BEGIN

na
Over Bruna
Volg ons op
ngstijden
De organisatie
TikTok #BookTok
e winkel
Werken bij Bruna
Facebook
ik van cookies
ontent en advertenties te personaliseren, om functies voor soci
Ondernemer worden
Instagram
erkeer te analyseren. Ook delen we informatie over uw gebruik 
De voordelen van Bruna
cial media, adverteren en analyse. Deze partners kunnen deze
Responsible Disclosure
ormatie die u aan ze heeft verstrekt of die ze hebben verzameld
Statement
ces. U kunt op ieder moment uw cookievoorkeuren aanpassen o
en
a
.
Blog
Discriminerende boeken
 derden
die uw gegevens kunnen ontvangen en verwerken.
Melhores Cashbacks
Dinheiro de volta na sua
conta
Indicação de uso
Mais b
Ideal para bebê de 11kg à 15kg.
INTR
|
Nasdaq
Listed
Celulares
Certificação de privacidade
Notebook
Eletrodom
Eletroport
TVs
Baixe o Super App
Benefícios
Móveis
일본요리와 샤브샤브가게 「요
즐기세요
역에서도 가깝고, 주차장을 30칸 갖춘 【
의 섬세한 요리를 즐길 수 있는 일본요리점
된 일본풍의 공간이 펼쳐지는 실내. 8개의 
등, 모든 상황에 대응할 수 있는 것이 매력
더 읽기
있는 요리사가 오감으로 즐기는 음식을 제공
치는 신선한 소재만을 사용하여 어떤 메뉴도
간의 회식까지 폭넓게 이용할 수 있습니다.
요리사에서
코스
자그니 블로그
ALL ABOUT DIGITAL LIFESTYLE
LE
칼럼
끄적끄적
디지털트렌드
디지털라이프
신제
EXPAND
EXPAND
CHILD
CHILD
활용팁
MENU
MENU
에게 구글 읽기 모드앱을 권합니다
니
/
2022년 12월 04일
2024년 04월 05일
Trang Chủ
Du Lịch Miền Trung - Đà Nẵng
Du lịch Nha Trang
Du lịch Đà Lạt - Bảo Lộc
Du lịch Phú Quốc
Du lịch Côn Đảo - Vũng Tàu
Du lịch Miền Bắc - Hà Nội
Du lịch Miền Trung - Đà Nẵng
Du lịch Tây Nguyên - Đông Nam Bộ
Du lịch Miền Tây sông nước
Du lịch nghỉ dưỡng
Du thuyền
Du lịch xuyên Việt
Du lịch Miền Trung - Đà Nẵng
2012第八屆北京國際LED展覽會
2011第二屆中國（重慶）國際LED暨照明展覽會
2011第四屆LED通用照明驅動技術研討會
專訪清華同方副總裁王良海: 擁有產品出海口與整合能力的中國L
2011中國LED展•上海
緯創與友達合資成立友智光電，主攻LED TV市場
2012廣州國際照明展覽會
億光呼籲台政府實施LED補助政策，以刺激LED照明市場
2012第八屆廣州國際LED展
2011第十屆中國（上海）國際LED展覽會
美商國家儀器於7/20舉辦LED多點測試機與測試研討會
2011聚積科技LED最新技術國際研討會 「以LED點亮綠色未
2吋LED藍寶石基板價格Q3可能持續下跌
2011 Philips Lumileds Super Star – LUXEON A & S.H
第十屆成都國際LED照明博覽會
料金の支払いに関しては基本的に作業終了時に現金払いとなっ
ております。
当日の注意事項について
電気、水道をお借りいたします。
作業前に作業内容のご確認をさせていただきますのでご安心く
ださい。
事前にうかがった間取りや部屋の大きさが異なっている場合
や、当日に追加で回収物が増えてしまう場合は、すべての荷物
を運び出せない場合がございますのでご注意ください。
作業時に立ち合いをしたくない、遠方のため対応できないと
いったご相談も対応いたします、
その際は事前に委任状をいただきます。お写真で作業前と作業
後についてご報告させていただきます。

END

→ TASK REQUIREMENTS: Every line from the one containing "Ideal para bebê de 11kg à 15kg." to the end of the entries must be set down exactly, with none omitted and none added.

→ ANSWER BELOW:
Ideal para bebê de 11kg à 15kg.
INTR
|
Nasdaq
Listed
Celulares
Certificação de privacidade
Notebook
Eletrodom
Eletroport
TVs
Baixe o Super App
Benefícios
Móveis
일본요리와 샤브샤브가게 「요
즐기세요
역에서도 가깝고, 주차장을 30칸 갖춘 【
의 섬세한 요리를 즐길 수 있는 일본요리점
된 일본풍의 공간이 펼쳐지는 실내. 8개의 
등, 모든 상황에 대응할 수 있는 것이 매력
더 읽기
있는 요리사가 오감으로 즐기는 음식을 제공
치는 신선한 소재만을 사용하여 어떤 메뉴도
간의 회식까지 폭넓게 이용할 수 있습니다.
요리사에서
코스
자그니 블로그
ALL ABOUT DIGITAL LIFESTYLE
LE
칼럼
끄적끄적
디지털트렌드
디지털라이프
신제
EXPAND
EXPAND
CHILD
CHILD
활용팁
MENU
MENU
에게 구글 읽기 모드앱을 권합니다
니
/
2022년 12월 04일
2024년 04월 05일
Trang Chủ
Du Lịch Miền Trung - Đà Nẵng
Du lịch Nha Trang
Du lịch Đà Lạt - Bảo Lộc
Du lịch Phú Quốc
Du lịch Côn Đảo - Vũng Tàu
Du lịch Miền Bắc - Hà Nội
Du lịch Miền Trung - Đà Nẵng
Du lịch Tây Nguyên - Đông Nam Bộ
Du lịch Miền Tây sông nước
Du lịch nghỉ dưỡng
Du thuyền
Du lịch xuyên Việt
Du lịch Miền Trung - Đà Nẵng
2012第八屆北京國際LED展覽會
2011第二屆中國（重慶）國際LED暨照明展覽會
2011第四屆LED通用照明驅動技術研討會
專訪清華同方副總裁王良海: 擁有產品出海口與整合能力的中國L
2011中國LED展•上海
緯創與友達合資成立友智光電，主攻LED TV市場
2012廣州國際照明展覽會
億光呼籲台政府實施LED補助政策，以刺激LED照明市場
2012第八屆廣州國際LED展
2011第十屆中國（上海）國際LED展覽會
美商國家儀器於7/20舉辦LED多點測試機與測試研討會
2011聚積科技LED最新技術國際研討會 「以LED點亮綠色未
2吋LED藍寶石基板價格Q3可能持續下跌
2011 Philips Lumileds Super Star – LUXEON A & S.H
第十屆成都國際LED照明博覽會
料金の支払いに関しては基本的に作業終了時に現金払いとなっ
ております。
当日の注意事項について
電気、水道をお借りいたします。
作業前に作業内容のご確認をさせていただきますのでご安心く
ださい。
事前にうかがった間取りや部屋の大きさが異なっている場合
や、当日に追加で回収物が増えてしまう場合は、すべての荷物
を運び出せない場合がございますのでご注意ください。
作業時に立ち合いをしたくない、遠方のため対応できないと
いったご相談も対応いたします、
その際は事前に委任状をいただきます。お写真で作業前と作業
後についてご報告させていただきます。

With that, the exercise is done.